TASK DESCRIPTION: Print the lines from the very beginning up to and including the line that contains "A atividade física regular na terceira idade". Omit the pictures.

:: MATERIAL TO PROCESS

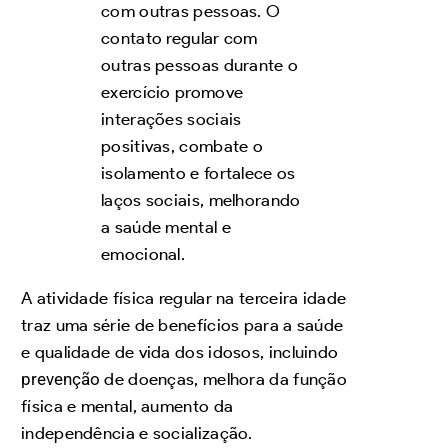
com outras pessoas. O
contato regular com
outras pessoas durante o
exercício promove
interações sociais
positivas, combate o
isolamento e fortalece os
laços sociais, melhorando
a saúde mental e
emocional.
A atividade física regular na terceira idade
traz uma série de benefícios para a saúde
e qualidade de vida dos idosos, incluindo
prevenção
de doenças, melhora da função
física e mental, aumento da
independência e socialização.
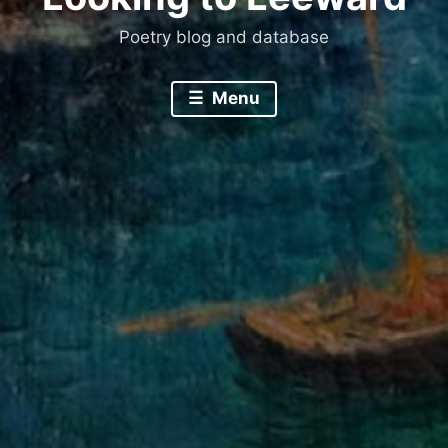
Poetry blog and database
Menu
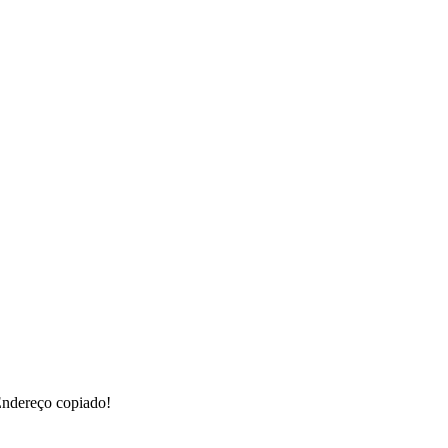
ndereço copiado!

::::

SOLVED PROBLEM:
com outras pessoas. O
contato regular com
outras pessoas durante o
exercício promove
interações sociais
positivas, combate o
isolamento e fortalece os
laços sociais, melhorando
a saúde mental e
emocional.
A atividade física regular na terceira idade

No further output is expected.